The anorexic, ex-ballerina from Poland quit today. I had swung by work to ask some pesky questions regarding my pay and noticed that the stand next to ours was un-staffed. There were pastry, truffle and some salad packaged up and ready to go, but who was selling it? Ten minutes, how long I'd already been at work, seemed a long time for a pee/coffee/phone call break. I went around to the cash register and saw a sign reading: Selbstbedienung! There stood a wee pot next to the sign that I assumed would be for those honest enough to pay once they'd served themselves.
Knowing what I do about how over-worked and underpaid the dancer was I am certainly not surprised to not see her anymore. B., the woman (also Polish) working the stand before her, was a devout Catholic with an engineering degree and a mathematics teaching credential. She had been unsuccessful finding suitable employment back in Poland, so she'd come to Zurich to stay with her sister and try her luck here. She managed to last ten days before seemingly abruptly quitting, leaving no forwarding address. B. had worked ten ten-hour days, six days in a row before one day off, for which she had not yet been paid. I often saw her praying while sitting behind the counter, holding her rosary beads in one hand. The owners had promised her help in obtaining a 'B' permit in order for her to legally stay and work here in CH. They were dragging their heels on said help while trying to convince her to sign a work contract entitling her to something like 800 CHF for a month of work, or something like that. She balked, and, in the end, just bailed out sans paycheck. Before she left she told me of possible work in her field of study up in Norway. She intended to look into it, at any rate. The last I heard B. was briefly back in Poland visiting family.

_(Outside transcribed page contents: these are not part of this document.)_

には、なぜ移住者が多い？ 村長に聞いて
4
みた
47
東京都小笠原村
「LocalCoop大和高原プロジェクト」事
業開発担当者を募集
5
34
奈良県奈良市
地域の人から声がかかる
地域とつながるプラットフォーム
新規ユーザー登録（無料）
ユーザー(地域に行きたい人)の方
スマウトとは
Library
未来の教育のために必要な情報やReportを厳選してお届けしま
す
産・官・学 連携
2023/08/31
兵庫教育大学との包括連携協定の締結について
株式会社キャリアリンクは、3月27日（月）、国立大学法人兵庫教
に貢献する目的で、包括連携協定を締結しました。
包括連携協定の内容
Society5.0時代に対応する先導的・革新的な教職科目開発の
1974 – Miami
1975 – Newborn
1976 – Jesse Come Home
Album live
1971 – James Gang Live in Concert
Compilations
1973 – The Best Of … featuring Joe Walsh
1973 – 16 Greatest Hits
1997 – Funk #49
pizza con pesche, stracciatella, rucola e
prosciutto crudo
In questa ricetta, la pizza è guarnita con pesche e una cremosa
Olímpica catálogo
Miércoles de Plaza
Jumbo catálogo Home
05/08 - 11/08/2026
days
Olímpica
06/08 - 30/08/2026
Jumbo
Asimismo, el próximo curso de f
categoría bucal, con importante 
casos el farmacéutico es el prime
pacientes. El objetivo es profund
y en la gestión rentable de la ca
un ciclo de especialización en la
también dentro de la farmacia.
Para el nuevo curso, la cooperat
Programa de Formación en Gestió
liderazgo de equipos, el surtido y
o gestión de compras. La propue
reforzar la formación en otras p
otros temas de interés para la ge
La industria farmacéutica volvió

As I was leaving work I ran into a man who has been concerned about the ballerina's plight at the shop. He'd urged her to file a complaint about her maltreatment by her employers. She was more than reluctant to do so. Taking them on without a fall-back plan did seem a bit like self-sabotage. Without a new job to go to and very little social support around her she wasn't inclined to rock the boat, she'd told me. I understood. I told the man all these things to which he replied, 'well, someone has to do something!' Well, yes, but who will? The dancer was now out of the equation, and, hopefully, had found suitable replacement work somewhere less inhumane. The question I now have is who will be coming in to replace her? Will she also be a foreign national? What sort of permit, if any, will she hold?